**Task item:**
Match the string "voteValues" against each line below, and copy every line that matches.

Data extracted from a collection
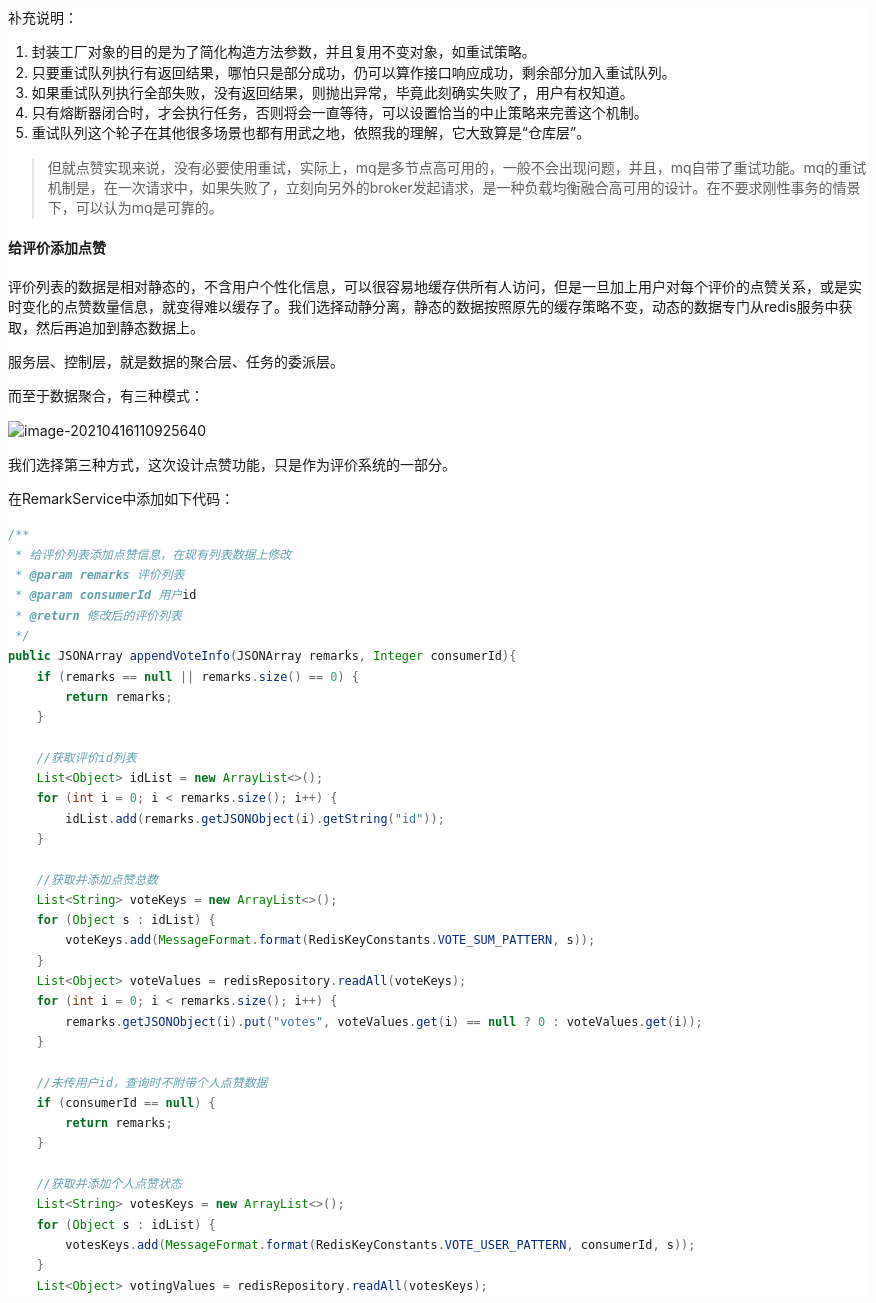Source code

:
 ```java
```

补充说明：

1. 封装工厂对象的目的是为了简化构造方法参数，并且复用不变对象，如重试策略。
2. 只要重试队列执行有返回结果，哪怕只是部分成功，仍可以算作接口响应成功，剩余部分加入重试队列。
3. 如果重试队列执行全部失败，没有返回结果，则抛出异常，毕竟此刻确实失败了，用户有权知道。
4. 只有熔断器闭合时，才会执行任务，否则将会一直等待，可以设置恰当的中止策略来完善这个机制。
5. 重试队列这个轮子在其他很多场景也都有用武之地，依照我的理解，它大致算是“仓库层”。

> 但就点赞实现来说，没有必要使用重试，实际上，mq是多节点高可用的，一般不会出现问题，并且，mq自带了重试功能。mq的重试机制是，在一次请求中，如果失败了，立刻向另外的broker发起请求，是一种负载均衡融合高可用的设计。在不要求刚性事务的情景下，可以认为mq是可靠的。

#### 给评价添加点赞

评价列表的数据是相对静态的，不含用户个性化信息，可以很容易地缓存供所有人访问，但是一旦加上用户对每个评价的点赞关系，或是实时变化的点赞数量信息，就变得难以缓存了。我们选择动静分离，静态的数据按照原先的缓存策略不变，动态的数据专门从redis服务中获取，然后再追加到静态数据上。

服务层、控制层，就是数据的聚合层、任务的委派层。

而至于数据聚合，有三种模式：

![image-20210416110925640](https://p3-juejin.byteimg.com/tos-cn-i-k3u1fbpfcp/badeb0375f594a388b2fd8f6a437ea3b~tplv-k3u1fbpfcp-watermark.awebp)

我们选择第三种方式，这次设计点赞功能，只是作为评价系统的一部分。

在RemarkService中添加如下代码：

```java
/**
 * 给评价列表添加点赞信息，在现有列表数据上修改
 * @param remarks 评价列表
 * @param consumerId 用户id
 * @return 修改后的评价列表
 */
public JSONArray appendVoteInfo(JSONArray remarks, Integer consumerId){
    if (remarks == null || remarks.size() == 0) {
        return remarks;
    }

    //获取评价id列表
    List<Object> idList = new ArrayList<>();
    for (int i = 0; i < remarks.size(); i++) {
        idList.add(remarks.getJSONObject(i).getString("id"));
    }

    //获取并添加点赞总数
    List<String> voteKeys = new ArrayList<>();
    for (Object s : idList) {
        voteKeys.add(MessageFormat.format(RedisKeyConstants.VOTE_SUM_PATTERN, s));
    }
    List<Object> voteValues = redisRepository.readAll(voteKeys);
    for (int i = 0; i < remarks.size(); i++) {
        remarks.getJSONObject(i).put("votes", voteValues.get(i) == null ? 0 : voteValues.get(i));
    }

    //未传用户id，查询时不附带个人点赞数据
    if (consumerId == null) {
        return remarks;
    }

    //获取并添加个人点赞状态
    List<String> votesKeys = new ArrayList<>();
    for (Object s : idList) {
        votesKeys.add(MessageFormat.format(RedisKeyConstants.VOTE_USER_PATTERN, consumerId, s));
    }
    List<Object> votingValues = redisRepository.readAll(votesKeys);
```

**Written reply:**
    List<Object> voteValues = redisRepository.readAll(voteKeys);
        remarks.getJSONObject(i).put("votes", voteValues.get(i) == null ? 0 : voteValues.get(i));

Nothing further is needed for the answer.